Pertanto il Comune propone appello affermando l’erroneità della sentenza del Tar per avere individuato una corrispondenza tra onerosità dell’incarico professionale e garanzia dei requisiti di qualità dell’offerta, e dunque dell’appalto di servizi.

Sentenza – Il Consiglio di Stato accoglie il ricorso chiarendo che la garanzia di serietà e affidabilità, intrinseca alla ragione economica a contrarre, non necessariamente trova fondamento in un corrispettivo finanziario della prestazione contrattuale, che resta comunque a carico della Amministrazione appaltante; può, infatti, avere analoga ragione anche in un altro genere di utilità, pur sempre economicamente apprezzabile, che nasca o si immagini vada ad essere generata dal concreto contratto.

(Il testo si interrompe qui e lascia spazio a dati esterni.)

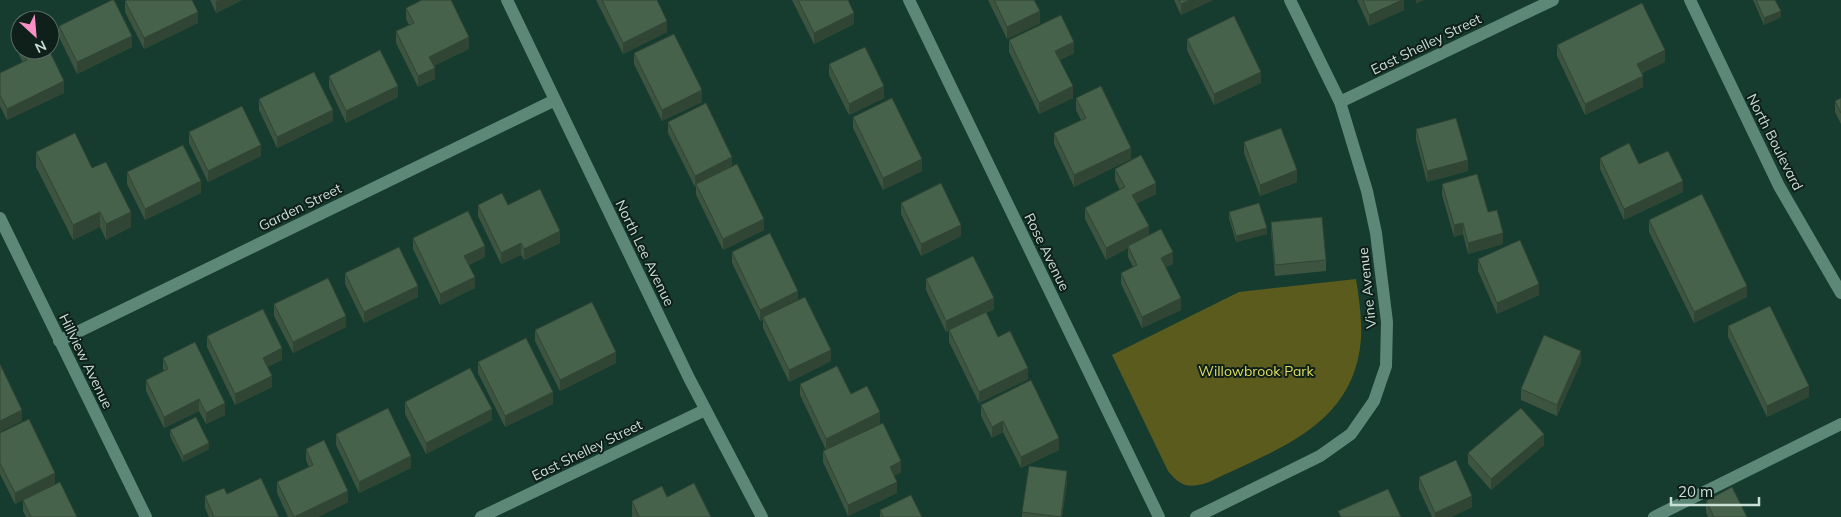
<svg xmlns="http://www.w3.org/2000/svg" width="1841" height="517" font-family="Mulish,sans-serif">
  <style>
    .green { fill: #5b5b1e }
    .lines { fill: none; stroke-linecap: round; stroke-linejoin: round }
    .minor { stroke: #5d8878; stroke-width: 12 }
    .wall { fill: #3c5440 }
    .shaded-wall { fill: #314534 }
    .building { fill: #46624b; stroke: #314534 }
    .labels { text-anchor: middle; stroke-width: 4; stroke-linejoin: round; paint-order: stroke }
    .street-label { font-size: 14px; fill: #c9ded5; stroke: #0f1f1a }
    .park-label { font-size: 14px; fill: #dfdf5e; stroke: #0f1f1a }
  </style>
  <rect width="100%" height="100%" fill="#153c2f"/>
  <path class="green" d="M1356,279c3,19 6,40 5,60 -7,88 -85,110 -152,143 -20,7 -28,5 -41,-11l-56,-116 127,-63z"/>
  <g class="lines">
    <path class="minor" d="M507,0l182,378 73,139
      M909,0l250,517
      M1690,0l89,186 62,107
      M1340,102l213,-102
      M0,218l146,299
      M59,341l496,-241
      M481,517l224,-107
      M1196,517l124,-61 31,-22 23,-33 12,-35 1,-44 -11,-89 -9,-42 -27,-89 -50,-102
      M1654,517l187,-93"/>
  </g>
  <path class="wall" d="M210,0h32l-26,13z
    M596,0h61l10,32 -44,22z
    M792,0h56l6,24 -40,20z
    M988,0h46l6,23 -33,16z
    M1174,0h39l-32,15z
    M1357,0h47v10l-35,16z
    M1753,0h22l6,17 -17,8z
    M125,1l73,22 -54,26 -19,-37z
    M406,8l63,41 -36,17 2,13 -17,8 -22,-44v-12l13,-6 -3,-6z
    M59,26l73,21 -55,27 -18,-37z
    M1187,39l74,44 -47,22 -27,-55z
    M1009,40l65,13 -14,7 13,38 -34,16 -30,-62z
    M20,43v7h29l15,43 -57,27 -7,-14v-33l23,-10 -4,-8v-11z
    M1557,45l108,17 -23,11 1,14 -58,28 -28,-59z
    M634,53l68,49 -40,19 -28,-57z
    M829,64l55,34 -35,17 -20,-40z
    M329,76l69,21 -52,26 -17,-36z
    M1076,98l55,61 -57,28 -20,-43v-11l27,-13 -5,-10z
    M1841,98v26l-6,-12v-11z
    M259,99l74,22 -56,27 -18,-38z
    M853,117l69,54 -39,19 -30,-62z
    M668,122l64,44 32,64 -41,20 -27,-55v-9l-1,1 -27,-54z
    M1416,129l52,42 -41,11 -11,-42z
    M189,132l72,24 -53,26 -19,-39z
    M1244,142l53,40 -37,14 -16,-43z
    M36,152l56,16 39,59 -25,13 -6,-13 -27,13 -37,-73z
    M1600,158l39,6 44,28 -59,28 -24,-51z
    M1115,169l41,25 -19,9 12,32 24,29 -7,3 15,43 -39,18 -21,-44v-11l12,-6 -5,-10v-9l-22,12 -21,-41v-11l35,-18 -5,-10z
    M127,172l74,21 -56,27 -18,-36z
    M1442,184l46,28 15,32 -35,10 -5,-20 -9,3 -12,-42z
    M901,203l60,33 -40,20 -20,-42z
    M478,205l82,38 -36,17 -3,-5 -20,9 -23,-48z
    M1229,212l38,22 -31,8 -7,-24z
    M1649,220l98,77 -53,26 -45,-91z
    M1271,222l55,38v11l-51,5 -4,-43z
    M413,238l72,19 -16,8 6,23 -35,17 -27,-56z
    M732,252l66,48 33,61 -42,21 -26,-54v-8l-3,1 -28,-58z
    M1478,259l61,36 -42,19 -19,-43z
    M345,273l73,24 -54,26 -19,-39z
    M926,279l68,30 -8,4 12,24 30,42 -49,24 -30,-61v-11l-3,1 -20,-42z
    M274,304l72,23 -53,26 -19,-37z
    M1728,326l81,71 -42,20 -39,-80z
    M535,330l81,33 -56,28 -25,-50z
    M207,336l75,24 -15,7 5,20 -37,18 -28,-58z
    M163,358l62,57 -19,9 -7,-13 -35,17 -18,-37v-11l18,-9 -1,-2z
    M478,362l75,42 -48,23 -27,-54z
    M1581,362l-24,54 -36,-16v-11z
    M800,384l51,10 29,30 -36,17 57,31 -7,4 3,17 -49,23 -25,-54v-11l3,-1 -26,-55z
    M405,402l87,18 -66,34 -21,-40z
    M981,405l78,45 -38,18 -18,-36 -11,6 -11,-22z
    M170,430l39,19 -26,13 -13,-26z
    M0,433l55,51 22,33h-51l-3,-6v-11l-8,4 -15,-30z
    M336,434l75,34 -52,25 -23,-48z
    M1544,445l-53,45 -23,-26v-11z
    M306,449l42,53 -30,15h-30l-11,-24v-11l32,-15 -3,-7z
    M1419,477l53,30 -21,10h-19l-13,-28z
    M1067,482l-5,35h-40v-5z
    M227,494l52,23h-70l-4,-9v-12z
    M632,501l79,16h-79z
    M1706,501l41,16h-39l-2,-5z
    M880,510l42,7h-42z"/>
  <path class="shaded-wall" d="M219,0h23l-26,13v-12z
    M1190,0h23l-32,15v-11z
    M1402,0h2v10l-35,16v-11z
    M1416,0h8l-8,4z
    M1040,11v12l-33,16v-12z
    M1781,11v6l-17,8v-7z
    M198,12v11l-54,26v-11z
    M854,13v11l-40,20v-11z
    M667,21v11l-44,22v-11z
    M132,36v11l-55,27v-12z
    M469,37v12l-40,19v-11z
    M1074,42v11l-19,9v-11z
    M1665,50v12l-28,13v-11z
    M435,68v11l-17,8v-11z
    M1261,72v11l-47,22v-11z
    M1643,76v11l-58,28v-11z
    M64,81v12l-57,27v-11z
    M398,86v11l-52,26v-12z
    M884,86v12l-35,17v-11z
    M1073,86v12l-34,16v-11z
    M702,90v12l-40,19v-11z
    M333,110v11l-56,27v-11z
    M261,145v11l-53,26v-11z
    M1131,148v11l-57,28v-12z
    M732,157v11l-36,16v2l-1,1v-11z
    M922,159v12l-39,19v-12z
    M1468,160v11l-41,11v-11z
    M1297,170v12l-37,14v-11z
    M201,181v12l-56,27v-11z
    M1683,181v11l-59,28v-11z
    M1156,183v11l-24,12v-11z
    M100,212v15l-27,13v-15z
    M131,212v15l-25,13v-16z
    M764,219v11l-41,20v-11z
    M1463,223v11l-9,3v-12z
    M961,225v11l-40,20v-12z
    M1149,226v11l-21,9v2l-22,12v-12z
    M1267,228v6l-31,8v-6z
    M560,231v12l-36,17v-11z
    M1503,233v11l-35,10v-11z
    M521,243v12l-20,9v-11z
    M485,246v11l-21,10v-11z
    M1173,252v12l-12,5v-11z
    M475,277v11l-35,17v-11z
    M1539,284v11l-42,19v-11z
    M418,286v11l-54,26v-11z
    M1747,286v11l-53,26v-11z
    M798,291v12l-35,14v3l-3,1v-11z
    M994,298v11l-48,23v-11z
    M1181,298v12l-39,18v-11z
    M346,316v11l-53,26v-11z
    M282,348v12l-19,9v-11z
    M831,350v11l-42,21v-12z
    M1581,351v11l-24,54v-11z
    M616,352v11l-56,28v-11z
    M1028,368v11l-49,24v-11z
    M272,376v11l-37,18v-11z
    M1809,386v11l-42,20v-11z
    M553,392v12l-48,23v-11z
    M199,399v12l-35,17v-11z
    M225,403v12l-19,9v-11z
    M492,409v11l-66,34v-11z
    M22,410v11l-22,11v-11z
    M880,412v12l-54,26v-11z
    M1003,421v11l-11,6v-11z
    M1544,434v11l-53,45v-11z
    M1059,438v12l-38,18v-11z
    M209,443v6l-26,13v-6z
    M411,456v12l-52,25v-11z
    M901,461v11l-11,6v-11z
    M1067,471v11l-5,35h-1z
    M55,473v12l-40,19v-11z
    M897,482v11l-49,23v-11z
    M348,491v11l-30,15h-23z
    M1472,496v11l-21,10h-16v-4z"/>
  <path class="building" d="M112,0h2l18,36 -55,26 -18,-36z
    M127,0h65l6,12 -54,26 -19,-37z
    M422,0h29l18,37 -40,20 6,11 -17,8 -22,-45 18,-8 -8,-15z
    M602,0h55l10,21 -44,22z
    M798,0h50l6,13 -40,20z
    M994,0h40l6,11 -33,16z
    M1179,0h11l-9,4z
    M1363,0h39l-33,15z
    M1756,0h19l6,11 -17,7z
    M1642,3l23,47 -28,14 6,12 -58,28 -28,-59z
    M1061,15l13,27 -19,9 18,35 -34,17 -30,-63z
    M1234,16l27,56 -47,22 -27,-55z
    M674,34l28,56 -40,20 -28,-57z
    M865,47l19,39 -35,18 -20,-40z
    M22,50h27l15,31 -57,28 -7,-14v-22l27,-13z
    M380,50l18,36 -52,25 -17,-35z
    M314,72l19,38 -56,27 -18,-38z
    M1101,86l30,62 -57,27 -20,-42 32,-15 -10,-20z
    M892,98l30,61 -39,19 -30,-61z
    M1841,98v15l-6,-12z
    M706,103l26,54 -37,19 -27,-54z
    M242,106l19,39 -53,26 -19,-39z
    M1456,118l12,42 -41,11 -11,-42z
    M1281,128l16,42 -37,15 -16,-43z
    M75,133l17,35 14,-6 25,50 -25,12 -6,-12 -27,13 -37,-73z
    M1629,143l10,21 29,-13 15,30 -59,28 -24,-51z
    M183,145l18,36 -56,28 -18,-37z
    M1141,155l15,28 -24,12 17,31 -43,22 -21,-40 40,-21 -10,-18z
    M737,164l27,55 -41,20 -27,-55z
    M1477,174l11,38 9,-2 6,23 -35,10 -5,-20 -9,2 -12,-41z
    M941,183l20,42 -40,19 -20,-41z
    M540,189l20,42 -36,18 -3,-6 -20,10 -23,-48 24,-12 6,12z
    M1702,194l45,92 -53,26 -45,-92z
    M1259,203l8,25 -31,8 -7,-24z
    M468,211l17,35 -21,10 11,21 -35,17 -27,-56z
    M1322,217l4,43 -51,5 -4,-43z
    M1161,229l12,23 -12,6 20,40 -39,19 -21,-44 16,-8 -9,-19z
    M770,233l28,58 -38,19 -28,-58z
    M1520,240l19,44 -42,19 -19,-44z
    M399,247l19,39 -54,26 -19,-39z
    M973,256l21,42 -48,23 -20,-42z
    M328,278l18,38 -53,26 -19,-38z
    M805,297l26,53 -42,20 -26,-53z
    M592,302l24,50 -56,28 -25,-50z
    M1770,306l39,80 -42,20 -39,-80z
    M263,309l19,39 -19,10 9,18 -37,18 -28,-58z
    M986,312l12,25 12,-6 18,37 -49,24 -30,-62z
    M1544,335l37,16 -24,54 -36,-16z
    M526,338l27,54 -48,24 -27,-54z
    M195,342l30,61 -19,10 -7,-14 -35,18 -18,-37 22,-11 -5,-11z
    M0,364l22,46 -22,11z
    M837,366l14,28 16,-8 13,26 -54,27 -26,-55z
    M470,368l22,41 -66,34 -21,-41z
    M1031,380l28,58 -38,19 -18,-36 -11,6 -11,-22z
    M388,408l23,48 -52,26 -23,-48z
    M1521,408l23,26 -53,45 -23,-26z
    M196,417l13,26 -26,13 -13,-26z
    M29,419l26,54 -40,20 -15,-30v-30z
    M883,423l18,38 -11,6 7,15 -49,23 -25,-54z
    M324,440l24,51 -54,26 -17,-35 36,-17 -7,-16z
    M1456,460l16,36 -37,17 -16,-36z
    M1029,466l38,5 -6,46 -39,-5z
    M261,478l18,39h-65l-9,-21 19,-8 3,6z
    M60,482l17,35h-46l-8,-17z
    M694,483l17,34h-72l-7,-16 30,-15 5,11z
    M1732,487l15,30h-33l-8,-16z
    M1388,489l13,28h-60l-3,-6z
    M911,495l11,22h-39l-3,-7z"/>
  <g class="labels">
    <g class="street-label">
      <text transform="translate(1426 44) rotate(-26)" y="5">East Shelley Street</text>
      <text transform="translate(1775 142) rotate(63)" y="5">North Boulevard</text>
      <text transform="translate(300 207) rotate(-26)" y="5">Garden Street</text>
      <text transform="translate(1047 252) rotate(64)" y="5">Rose Avenue</text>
      <text transform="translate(645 253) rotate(64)" y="5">North Lee Avenue</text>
      <text transform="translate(1367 288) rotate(-96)" y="5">Vine Avenue</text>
      <text transform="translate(86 361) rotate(64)" y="5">Hillview Avenue</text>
      <text transform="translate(587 450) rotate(-26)" y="5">East Shelley Street</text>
    </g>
    <g class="park-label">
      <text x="1256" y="376">Willowbrook Park</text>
    </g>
  </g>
  <g transform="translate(35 35) rotate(154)"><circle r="24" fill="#0f1f1a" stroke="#596b65"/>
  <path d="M0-4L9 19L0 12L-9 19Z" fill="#fa8fc6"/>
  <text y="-8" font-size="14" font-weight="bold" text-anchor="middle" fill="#c9ded5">N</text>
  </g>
  <path d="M1671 497v8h88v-8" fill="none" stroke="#c9ded5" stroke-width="2.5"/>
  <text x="1678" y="497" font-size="15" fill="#c9ded5" stroke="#0f1f1a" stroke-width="4" paint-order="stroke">20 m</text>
</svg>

A supporto delle conclusioni cui è pervenuta, la Sezione ha ricordato che assume ormai particolare pregnanza nell’ordinamento, evidenziando il rilievo dell’economia dell’immateriale, la pratica dei contratti di sponsorizzazione. La sponsorizzazione non è un contratto a titolo gratuito, in quanto alla prestazione dello “sponsor” in termini di dazione del denaro o di accollo del debito corrisponde l’acquisizione, in favore dello stesso sponsor, del diritto all’uso promozionale dell’immagine della cosa di titolarità pubblica: il motivo che muove quest’ultimo è l’utilità costituita ex novo dall’opportunità di spendita dell’immagine, cioè la creazione di un nuovo bene immateriale.

Per l’Amministrazione è finanziariamente non onerosa – cioè passiva: non comporta un’uscita finanziaria – ma comunque genera un interesse economico attivo per lo sponsor, insito in un prodotto immateriale dal valore aggiunto che va a suo vantaggio. In altri termini, la circostanza che vi sia verso lo sponsor una traslazione meramente simbolica, cioè di immagine, della cosa di titolarità pubblica non può essere considerata come vicenda gratuita, ma va posta in stretta relazione, nei termini propri dell’equilibrio sinallagmatico, con il valore della controprestazione, vale a dire della dazione dello sponsor. Con la sponsorizzazione si ha dunque lo scambio di denaro contro un’utilità immateriale, costituita dal ritorno di immagine.

Conclusione. E’ legittima  una gara in cui l’utilità economica del potenziale contraente non è finanziaria, ma è costituita da un bene immateriale quale il ritorno d’immagine.